Both of us believed that the things we did without much effort - the talents we were born with - didn’t create anything that anyone could really value. That if someone said something nice about our artwork or our intelligence or our contribution to others it was only because they were polite. Neither of us believed they could really mean it. Neither of us could take in people’s appreciation or respect, their gratitude or thanks, their acknowledgement or praise. I think it created in her a sadness, an isolation that she defended against with her charm, her wit, her ability to entertain. Her gift gave her a way to cope, a way to keep that sadness at bay. Without that gift, I had to live with my demons, share space with them all the time, and eventually I had to confront them and make peace. I think perhaps my sister never did.

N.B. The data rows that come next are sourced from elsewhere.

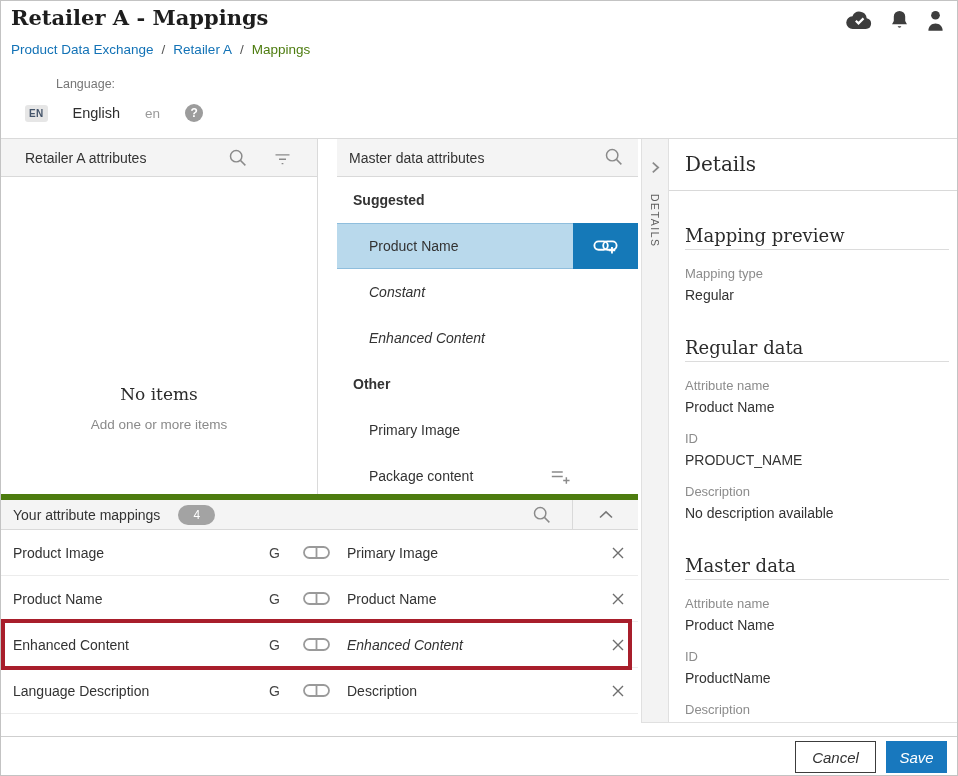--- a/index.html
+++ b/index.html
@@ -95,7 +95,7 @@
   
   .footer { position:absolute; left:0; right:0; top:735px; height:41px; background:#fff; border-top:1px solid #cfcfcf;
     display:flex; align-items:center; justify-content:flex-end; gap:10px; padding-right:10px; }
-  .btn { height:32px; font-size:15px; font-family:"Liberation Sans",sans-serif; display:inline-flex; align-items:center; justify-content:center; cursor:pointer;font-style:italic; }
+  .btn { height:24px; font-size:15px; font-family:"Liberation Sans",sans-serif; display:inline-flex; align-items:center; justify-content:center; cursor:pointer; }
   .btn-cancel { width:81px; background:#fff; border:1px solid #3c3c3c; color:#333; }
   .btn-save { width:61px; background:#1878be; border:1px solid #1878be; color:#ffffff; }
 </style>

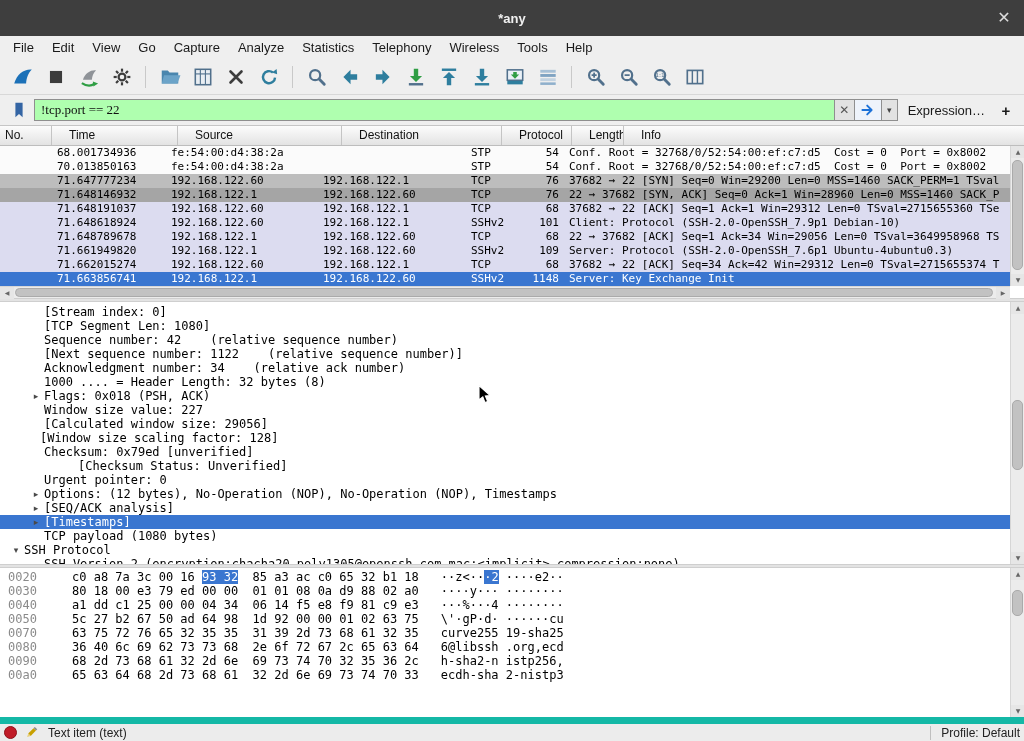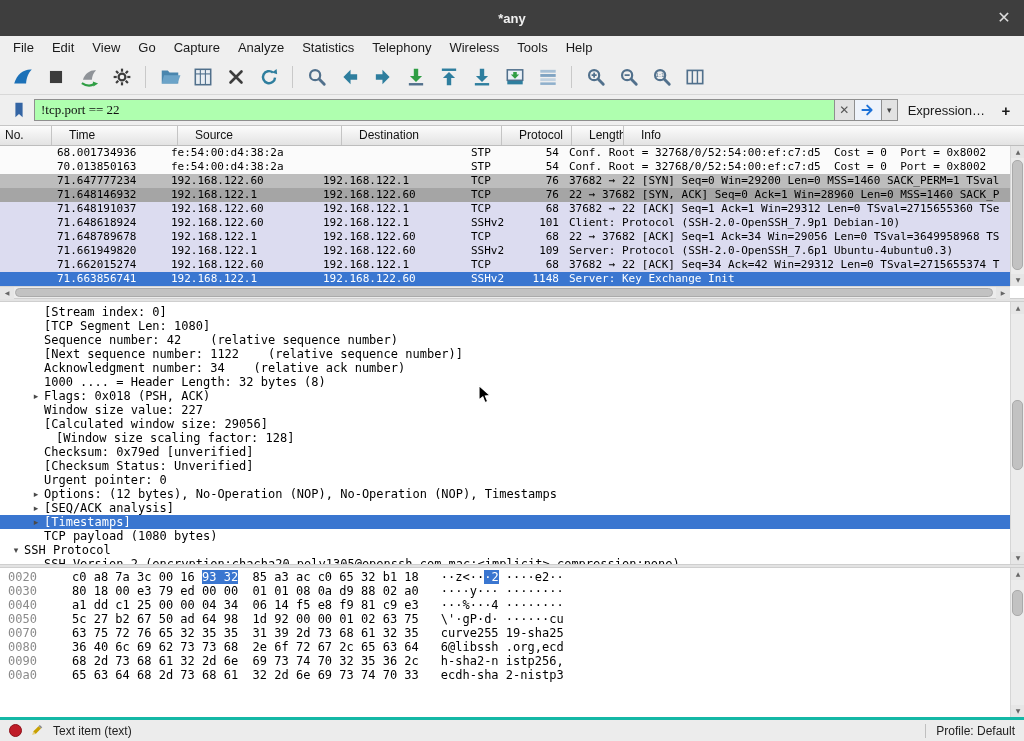--- a/index.html
+++ b/index.html
@@ -410,7 +410,7 @@
         <div class="d-line" style="padding-left: 28px;"><span class="d-arrow">▸</span><span>Flags: 0x018 (PSH, ACK)</span></div>
         <div class="d-line" style="padding-left: 28px;"><span class="d-arrow"></span><span>Window size value: 227</span></div>
         <div class="d-line" style="padding-left: 28px;"><span class="d-arrow"></span><span>[Calculated window size: 29056]</span></div>
-        <div class="d-line" style="padding-left: 40px;"><span class="d-arrow"></span><span>[Window size scaling factor: 128]</span></div>
+        <div class="d-line" style="padding-left: 24px;"><span class="d-arrow"></span><span>[Window size scaling factor: 128]</span></div>
         <div class="d-line" style="padding-left: 28px;"><span class="d-arrow"></span><span>Checksum: 0x79ed [unverified]</span></div>
         <div class="d-line" style="padding-left: 28px;"><span class="d-arrow"></span><span>[Checksum Status: Unverified]</span></div>
         <div class="d-line" style="padding-left: 28px;"><span class="d-arrow"></span><span>Urgent pointer: 0</span></div>

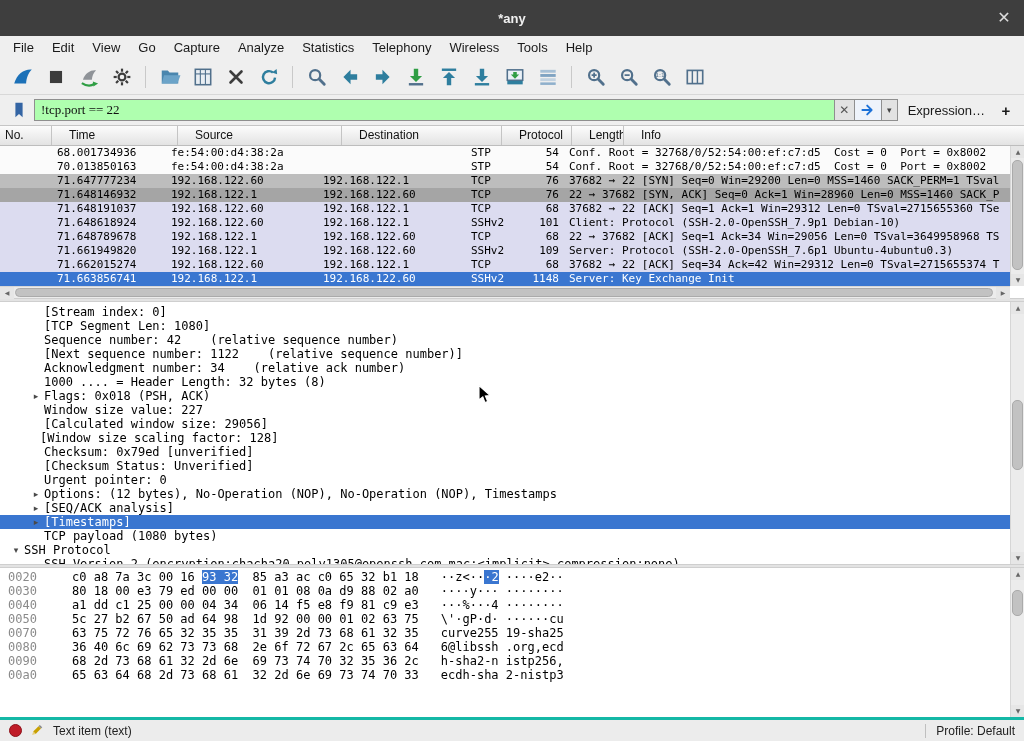--- a/index.html
+++ b/index.html
@@ -412,7 +412,7 @@
         <div class="d-line" style="padding-left: 28px;"><span class="d-arrow"></span><span>[Calculated window size: 29056]</span></div>
         <div class="d-line" style="padding-left: 24px;"><span class="d-arrow"></span><span>[Window size scaling factor: 128]</span></div>
         <div class="d-line" style="padding-left: 28px;"><span class="d-arrow"></span><span>Checksum: 0x79ed [unverified]</span></div>
-        <div class="d-line" style="padding-left: 28px;"><span class="d-arrow"></span><span>[Checksum Status: Unverified]</span></div>
+        <div class="d-line" style="padding-left: 28px; gap: 34px;"><span class="d-arrow"></span><span>[Checksum Status: Unverified]</span></div>
         <div class="d-line" style="padding-left: 28px;"><span class="d-arrow"></span><span>Urgent pointer: 0</span></div>
         <div class="d-line" style="padding-left: 28px;"><span class="d-arrow">▸</span><span>Options: (12 bytes), No-Operation (NOP), No-Operation (NOP), Timestamps</span></div>
         <div class="d-line" style="padding-left: 28px;"><span class="d-arrow">▸</span><span>[SEQ/ACK analysis]</span></div>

Once, while I was working in Florida, I took the glass-bottom boat tour of Wakulla Springs. We cruised over the outlet where the underground river flows out into the greater pool. Wakulla flows more gallons per hour and at greater speed than any other freshwater spring in the country. Looking down through the glass, you can see the outlet like an underwater cave. And that huge volume of water rushing out by the thousands of gallons looks like … nothing. It’s so clear that you cannot see it at all - just the bottom sand sparkling there beneath the boat as if the torrent of water at the outlet was as placid as the surface we were floating on. I asked the guide how far up the spring the divers had explored and he said not far, that the current was too much for human beings to swim against for long.
I think my sister was like that. On the surface, she was sparkling and light, with a humorous observation for even the darkest events. But underneath there was in her a current of sadness that she swam against, camouflaged by her humor, transparent and unnoticed. I think that’s why she often didn’t sleep, because she needed to keep swimming. I think its why she always entertained us, because that humor brought her light.
I think her humor was her truest gift, her compassion was the power in her life. And I think the pneumonia took her stamina and finally the strength she needed to swim against the tide.
Sleep, my sweet sister. Rest. Our dreams go with you. Calm waters await, you do not need to fight. Just know that sometime in our long future I will flow down the mountain like Pele’s lava and I will meet you again when you return like Venus on the tide.
To you who knew my sister through her writing… she left a little gift. There are unpublished stories. From time to time I will post one for you here.
And she left a manuscript. It will take a while, but we (her siblings) are working to bring it to print. It was her dream, something she worked long and hard to realize and we will take it through that final step.